* **TEXT SECTION**
--- START ---
Skip to main content
Version: 0.5

Creating Feature 2

In this topic, you will create and test the second feature, user_transaction_counts. This feature calculates the number of transactions (per user), over the last day, 30 days, and 90 days.

In your local feature repository, open the file features/batch_features/user_transaction_counts.py. In the file, uncomment the following code, which is a definition of the Feature View.

from tecton import batch_feature_view, FilteredSource, Aggregation
from entities import user
from data_sources.transactions import transactions
from datetime import datetime, timedelta


@batch_feature_view(
sources=[FilteredSource(transactions)],
entities=[user],
mode="spark_sql",
aggregation_interval=timedelta(days=1),
aggregations=[
Aggregation(column="transaction_id", function="count", time_window=timedelta(days=1)),
Aggregation(column="transaction_id", function="count", time_window=timedelta(days=30)),
Aggregation(column="transaction_id", function="count", time_window=timedelta(days=90)),
],
online=True,
offline=True,
feature_start_time=datetime(2021, 1, 1),
description="User transaction totals over a series of time windows, updated daily.",
name="user_transaction_counts",
)
def user_transaction_counts(transactions):
return f"""
SELECT
user_id,
transaction_id,
timestamp
FROM
{transactions}
"""

In your terminal, run tecton apply to apply this Feature View to your workspace.

The Feature View's transformation​

The aggregations parameter​

The @batch_feature_view decorator contains the aggregations parameter. The presence of this parameter indicates that a Feature View uses one or more built-in aggregations. Built-in aggregations are much easier to use than defining the equivalent aggregations on your own.

The aggregations parameter value specifies three Aggregation objects, which define three built-in aggregations. An Aggregation object takes three inputs: the column to perform the aggregation on, a function to apply to the column, and a time_window which is the time period that the aggregation runs against.

Further reading on using aggregations​

The transformation function​

Unlike the credit_card_issuer transformation function shown previously, the user_transaction_counts transformation function does not implement the transformation logic because its associated Feature View uses built-in aggregations.
--- END ---
* **WORK TO COMPLETE**
(1) Translate this sentence from the feature tutorial into Spanish: "Built-in aggregations are much easier to use than defining the equivalent aggregations on your own."
(2) Carry on the tutorial on creating the second feature from the point where it stops.

Data excerpts:
--- START ---
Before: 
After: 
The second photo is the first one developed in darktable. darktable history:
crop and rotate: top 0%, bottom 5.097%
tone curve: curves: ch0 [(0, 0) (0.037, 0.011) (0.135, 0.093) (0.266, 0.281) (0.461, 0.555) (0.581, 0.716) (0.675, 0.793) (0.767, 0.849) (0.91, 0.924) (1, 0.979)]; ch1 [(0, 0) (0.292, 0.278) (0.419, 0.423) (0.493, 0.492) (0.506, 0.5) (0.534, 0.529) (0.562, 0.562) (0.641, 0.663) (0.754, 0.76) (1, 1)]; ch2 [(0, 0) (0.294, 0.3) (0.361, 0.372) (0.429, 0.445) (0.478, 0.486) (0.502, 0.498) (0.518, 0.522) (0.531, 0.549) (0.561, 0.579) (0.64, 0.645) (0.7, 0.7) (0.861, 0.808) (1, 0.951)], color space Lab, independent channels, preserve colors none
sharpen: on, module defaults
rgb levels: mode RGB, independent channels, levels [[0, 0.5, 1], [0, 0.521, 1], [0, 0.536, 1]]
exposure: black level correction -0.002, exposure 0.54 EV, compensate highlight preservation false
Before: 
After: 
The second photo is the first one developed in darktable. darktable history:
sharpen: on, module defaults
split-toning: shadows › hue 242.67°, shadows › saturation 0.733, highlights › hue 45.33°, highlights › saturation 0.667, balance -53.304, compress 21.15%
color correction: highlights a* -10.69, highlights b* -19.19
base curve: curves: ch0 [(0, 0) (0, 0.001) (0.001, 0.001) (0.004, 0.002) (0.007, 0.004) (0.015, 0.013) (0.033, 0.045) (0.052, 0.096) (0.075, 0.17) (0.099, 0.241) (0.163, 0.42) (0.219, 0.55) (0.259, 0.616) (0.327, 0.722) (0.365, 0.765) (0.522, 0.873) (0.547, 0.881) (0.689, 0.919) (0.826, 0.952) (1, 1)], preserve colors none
--- END ---
* **RESPONSES FOR EACH TASK**
(1) Las agregaciones integradas son mucho más fáciles de usar que definir por cuenta propia las agregaciones equivalentes.

(2)
The columns in the SELECT statement of the user_transaction_counts transformation function specify inputs to send to the Aggregations, as follows:

Column number in SELECT statementDescriptionSELECT column value for the user_transaction_counts function
1Column for the function in the Aggregation to group by. This is also the entity name. Entities are used as join keys when multiple features are joined together. You will see an example of this in part 2 of the tutorial.user_id
2The column value in the Aggregationtransaction_id
3The field name of the timestamp in the external data sourcetimestamp

Internally, the built-in Aggregation with time_window=timedelta(days=30) is translated into a SQL statement that is nearly equivalent to:

SELECT
user_id,
COUNT(transaction_id),
timestamp
FROM
{transactions}
WHERE
timestamp >= [start timestamp of the current materialization time window] - INTERVAL 30 DAYS,
AND timestamp < [end timestamp of the current materialization time window]
GROUP BY user_id

Feature View output​

When the Feature View runs, it outputs each aggregation in the following format.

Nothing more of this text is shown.